### WHAT NEEDS TO BE DONE
Would you please repeat the data that follows, exactly as it reads?

### RECORD SET
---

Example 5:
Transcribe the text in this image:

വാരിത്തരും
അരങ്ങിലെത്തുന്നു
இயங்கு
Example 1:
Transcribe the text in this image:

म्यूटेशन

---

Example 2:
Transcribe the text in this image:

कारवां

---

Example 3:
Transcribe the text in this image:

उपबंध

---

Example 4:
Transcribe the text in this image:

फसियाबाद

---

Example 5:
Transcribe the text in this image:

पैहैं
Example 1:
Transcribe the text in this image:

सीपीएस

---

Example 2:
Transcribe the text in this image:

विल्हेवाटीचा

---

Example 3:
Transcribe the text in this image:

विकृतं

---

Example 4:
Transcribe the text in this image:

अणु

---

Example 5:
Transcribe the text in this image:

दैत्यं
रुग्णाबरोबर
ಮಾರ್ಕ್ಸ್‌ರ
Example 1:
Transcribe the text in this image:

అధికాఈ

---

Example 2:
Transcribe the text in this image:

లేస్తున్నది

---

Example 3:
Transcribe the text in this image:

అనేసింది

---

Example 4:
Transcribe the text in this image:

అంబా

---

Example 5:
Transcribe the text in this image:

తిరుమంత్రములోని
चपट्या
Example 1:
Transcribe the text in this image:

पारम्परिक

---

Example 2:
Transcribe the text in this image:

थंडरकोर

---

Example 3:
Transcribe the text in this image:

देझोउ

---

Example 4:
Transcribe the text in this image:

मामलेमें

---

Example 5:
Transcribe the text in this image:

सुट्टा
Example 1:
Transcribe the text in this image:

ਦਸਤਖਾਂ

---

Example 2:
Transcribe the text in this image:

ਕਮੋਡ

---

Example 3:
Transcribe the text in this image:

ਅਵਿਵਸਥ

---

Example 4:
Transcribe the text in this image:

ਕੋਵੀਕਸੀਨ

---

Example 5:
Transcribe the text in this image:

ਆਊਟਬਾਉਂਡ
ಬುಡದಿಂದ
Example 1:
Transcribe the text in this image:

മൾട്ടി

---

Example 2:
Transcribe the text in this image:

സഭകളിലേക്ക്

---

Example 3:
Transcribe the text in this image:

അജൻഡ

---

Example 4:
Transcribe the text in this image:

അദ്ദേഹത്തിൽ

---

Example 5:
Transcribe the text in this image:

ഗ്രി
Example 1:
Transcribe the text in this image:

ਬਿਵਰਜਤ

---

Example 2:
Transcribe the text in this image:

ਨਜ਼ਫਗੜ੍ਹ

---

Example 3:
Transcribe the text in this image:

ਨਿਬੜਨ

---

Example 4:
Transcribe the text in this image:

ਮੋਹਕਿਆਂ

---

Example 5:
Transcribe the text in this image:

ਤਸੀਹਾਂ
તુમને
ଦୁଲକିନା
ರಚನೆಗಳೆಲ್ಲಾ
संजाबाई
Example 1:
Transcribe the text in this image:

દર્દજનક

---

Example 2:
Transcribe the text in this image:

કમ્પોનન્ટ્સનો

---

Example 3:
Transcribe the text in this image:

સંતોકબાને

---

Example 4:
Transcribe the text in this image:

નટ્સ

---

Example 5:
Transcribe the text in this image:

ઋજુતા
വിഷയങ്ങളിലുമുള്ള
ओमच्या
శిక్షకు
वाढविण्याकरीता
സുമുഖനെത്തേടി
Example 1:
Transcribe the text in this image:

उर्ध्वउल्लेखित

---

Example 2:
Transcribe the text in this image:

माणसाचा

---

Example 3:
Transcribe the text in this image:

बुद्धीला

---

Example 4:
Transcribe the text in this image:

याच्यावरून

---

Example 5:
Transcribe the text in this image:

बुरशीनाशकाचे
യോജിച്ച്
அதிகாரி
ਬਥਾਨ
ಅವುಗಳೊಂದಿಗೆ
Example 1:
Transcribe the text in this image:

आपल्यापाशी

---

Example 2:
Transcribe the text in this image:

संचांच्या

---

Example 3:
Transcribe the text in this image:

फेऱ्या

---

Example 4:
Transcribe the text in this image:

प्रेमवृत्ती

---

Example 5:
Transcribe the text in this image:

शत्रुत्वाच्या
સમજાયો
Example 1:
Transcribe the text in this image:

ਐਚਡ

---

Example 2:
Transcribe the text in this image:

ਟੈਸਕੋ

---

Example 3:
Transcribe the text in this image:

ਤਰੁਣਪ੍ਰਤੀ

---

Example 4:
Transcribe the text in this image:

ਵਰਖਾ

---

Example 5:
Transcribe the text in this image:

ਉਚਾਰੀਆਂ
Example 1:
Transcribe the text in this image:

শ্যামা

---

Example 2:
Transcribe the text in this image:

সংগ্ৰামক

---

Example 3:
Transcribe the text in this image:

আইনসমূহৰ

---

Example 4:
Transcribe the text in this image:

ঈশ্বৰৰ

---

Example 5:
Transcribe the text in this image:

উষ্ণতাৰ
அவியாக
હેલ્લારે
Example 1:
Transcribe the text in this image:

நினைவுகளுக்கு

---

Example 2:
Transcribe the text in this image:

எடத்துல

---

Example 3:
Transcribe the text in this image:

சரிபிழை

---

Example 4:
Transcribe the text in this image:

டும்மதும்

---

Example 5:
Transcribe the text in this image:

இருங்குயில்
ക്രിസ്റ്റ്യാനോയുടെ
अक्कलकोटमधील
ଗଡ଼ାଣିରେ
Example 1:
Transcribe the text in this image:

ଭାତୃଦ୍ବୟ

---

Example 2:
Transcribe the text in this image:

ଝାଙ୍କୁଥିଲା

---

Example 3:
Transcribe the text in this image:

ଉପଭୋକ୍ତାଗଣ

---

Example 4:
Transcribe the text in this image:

### OUTPUT
---

Example 5:
Transcribe the text in this image:

വാരിത്തരും
അരങ്ങിലെത്തുന്നു
இயங்கு
Example 1:
Transcribe the text in this image:

म्यूटेशन

---

Example 2:
Transcribe the text in this image:

कारवां

---

Example 3:
Transcribe the text in this image:

उपबंध

---

Example 4:
Transcribe the text in this image:

फसियाबाद

---

Example 5:
Transcribe the text in this image:

पैहैं
Example 1:
Transcribe the text in this image:

सीपीएस

---

Example 2:
Transcribe the text in this image:

विल्हेवाटीचा

---

Example 3:
Transcribe the text in this image:

विकृतं

---

Example 4:
Transcribe the text in this image:

अणु

---

Example 5:
Transcribe the text in this image:

दैत्यं
रुग्णाबरोबर
ಮಾರ್ಕ್ಸ್‌ರ
Example 1:
Transcribe the text in this image:

అధికాఈ

---

Example 2:
Transcribe the text in this image:

లేస్తున్నది

---

Example 3:
Transcribe the text in this image:

అనేసింది

---

Example 4:
Transcribe the text in this image:

అంబా

---

Example 5:
Transcribe the text in this image:

తిరుమంత్రములోని
चपट्या
Example 1:
Transcribe the text in this image:

पारम्परिक

---

Example 2:
Transcribe the text in this image:

थंडरकोर

---

Example 3:
Transcribe the text in this image:

देझोउ

---

Example 4:
Transcribe the text in this image:

मामलेमें

---

Example 5:
Transcribe the text in this image:

सुट्टा
Example 1:
Transcribe the text in this image:

ਦਸਤਖਾਂ

---

Example 2:
Transcribe the text in this image:

ਕਮੋਡ

---

Example 3:
Transcribe the text in this image:

ਅਵਿਵਸਥ

---

Example 4:
Transcribe the text in this image:

ਕੋਵੀਕਸੀਨ

---

Example 5:
Transcribe the text in this image:

ਆਊਟਬਾਉਂਡ
ಬುಡದಿಂದ
Example 1:
Transcribe the text in this image:

മൾട്ടി

---

Example 2:
Transcribe the text in this image:

സഭകളിലേക്ക്

---

Example 3:
Transcribe the text in this image:

അജൻഡ

---

Example 4:
Transcribe the text in this image:

അദ്ദേഹത്തിൽ

---

Example 5:
Transcribe the text in this image:

ഗ്രി
Example 1:
Transcribe the text in this image:

ਬਿਵਰਜਤ

---

Example 2:
Transcribe the text in this image:

ਨਜ਼ਫਗੜ੍ਹ

---

Example 3:
Transcribe the text in this image:

ਨਿਬੜਨ

---

Example 4:
Transcribe the text in this image:

ਮੋਹਕਿਆਂ

---

Example 5:
Transcribe the text in this image:

ਤਸੀਹਾਂ
તુમને
ଦୁଲକିନା
ರಚನೆಗಳೆಲ್ಲಾ
संजाबाई
Example 1:
Transcribe the text in this image:

દર્દજનક

---

Example 2:
Transcribe the text in this image:

કમ્પોનન્ટ્સનો

---

Example 3:
Transcribe the text in this image:

સંતોકબાને

---

Example 4:
Transcribe the text in this image:

નટ્સ

---

Example 5:
Transcribe the text in this image:

ઋજુતા
വിഷയങ്ങളിലുമുള്ള
ओमच्या
శిక్షకు
वाढविण्याकरीता
സുമുഖനെത്തേടി
Example 1:
Transcribe the text in this image:

उर्ध्वउल्लेखित

---

Example 2:
Transcribe the text in this image:

माणसाचा

---

Example 3:
Transcribe the text in this image:

बुद्धीला

---

Example 4:
Transcribe the text in this image:

याच्यावरून

---

Example 5:
Transcribe the text in this image:

बुरशीनाशकाचे
യോജിച്ച്
அதிகாரி
ਬਥਾਨ
ಅವುಗಳೊಂದಿಗೆ
Example 1:
Transcribe the text in this image:

आपल्यापाशी

---

Example 2:
Transcribe the text in this image:

संचांच्या

---

Example 3:
Transcribe the text in this image:

फेऱ्या

---

Example 4:
Transcribe the text in this image:

प्रेमवृत्ती

---

Example 5:
Transcribe the text in this image:

शत्रुत्वाच्या
સમજાયો
Example 1:
Transcribe the text in this image:

ਐਚਡ

---

Example 2:
Transcribe the text in this image:

ਟੈਸਕੋ

---

Example 3:
Transcribe the text in this image:

ਤਰੁਣਪ੍ਰਤੀ

---

Example 4:
Transcribe the text in this image:

ਵਰਖਾ

---

Example 5:
Transcribe the text in this image:

ਉਚਾਰੀਆਂ
Example 1:
Transcribe the text in this image:

শ্যামা

---

Example 2:
Transcribe the text in this image:

সংগ্ৰামক

---

Example 3:
Transcribe the text in this image:

আইনসমূহৰ

---

Example 4:
Transcribe the text in this image:

ঈশ্বৰৰ

---

Example 5:
Transcribe the text in this image:

উষ্ণতাৰ
அவியாக
હેલ્લારે
Example 1:
Transcribe the text in this image:

நினைவுகளுக்கு

---

Example 2:
Transcribe the text in this image:

எடத்துல

---

Example 3:
Transcribe the text in this image:

சரிபிழை

---

Example 4:
Transcribe the text in this image:

டும்மதும்

---

Example 5:
Transcribe the text in this image:

இருங்குயில்
ക്രിസ്റ്റ്യാനോയുടെ
अक्कलकोटमधील
ଗଡ଼ାଣିରେ
Example 1:
Transcribe the text in this image:

ଭାତୃଦ୍ବୟ

---

Example 2:
Transcribe the text in this image:

ଝାଙ୍କୁଥିଲା

---

Example 3:
Transcribe the text in this image:

ଉପଭୋକ୍ତାଗଣ

---

Example 4:
Transcribe the text in this image:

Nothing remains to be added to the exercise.